■ Short exercise
Reproduce the items below verbatim, starting from their first line and ending with the line that contains "ശത്രുതാപരമായ", with both ends included. Leave the pictures out of your copy.

■ Data in this exercise

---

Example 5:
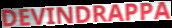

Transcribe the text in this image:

DEVINDRAPPA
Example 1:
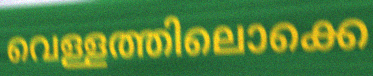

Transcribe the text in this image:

വെള്ളത്തിലൊക്കെ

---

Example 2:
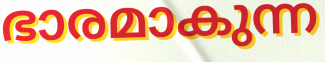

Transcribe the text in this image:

ഭാരമാകുന്ന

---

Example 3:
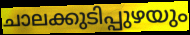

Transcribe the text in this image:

ചാലക്കുടിപ്പുഴയും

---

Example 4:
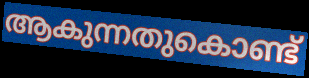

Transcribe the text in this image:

ആകുന്നതുകൊണ്ട്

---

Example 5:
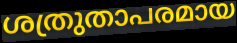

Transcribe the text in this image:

ശത്രുതാപരമായ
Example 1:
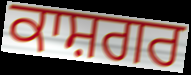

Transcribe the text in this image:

ਕਾਸ਼ਗਰ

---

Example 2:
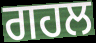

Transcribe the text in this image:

ਗਹਲ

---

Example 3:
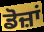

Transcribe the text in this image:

ਡੋਜ਼ਾਂ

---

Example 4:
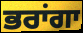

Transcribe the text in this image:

ਭਰਾਂਗਾ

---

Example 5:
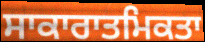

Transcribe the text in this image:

ਸਾਕਾਰਾਤਮਿਕਤਾ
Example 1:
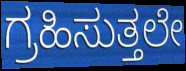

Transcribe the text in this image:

ಗ್ರಹಿಸುತ್ತಲೇ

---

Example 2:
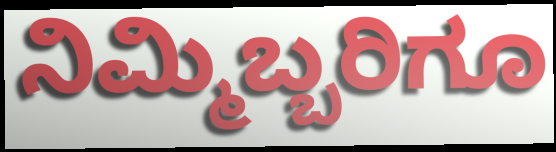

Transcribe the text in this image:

ನಿಮ್ಮಿಬ್ಬರಿಗೂ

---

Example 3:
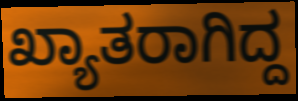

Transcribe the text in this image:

■ Task output
---

Example 5:

Transcribe the text in this image:

DEVINDRAPPA
Example 1:

Transcribe the text in this image:

വെള്ളത്തിലൊക്കെ

---

Example 2:

Transcribe the text in this image:

ഭാരമാകുന്ന

---

Example 3:

Transcribe the text in this image:

ചാലക്കുടിപ്പുഴയും

---

Example 4:

Transcribe the text in this image:

ആകുന്നതുകൊണ്ട്

---

Example 5:

Transcribe the text in this image:

ശത്രുതാപരമായ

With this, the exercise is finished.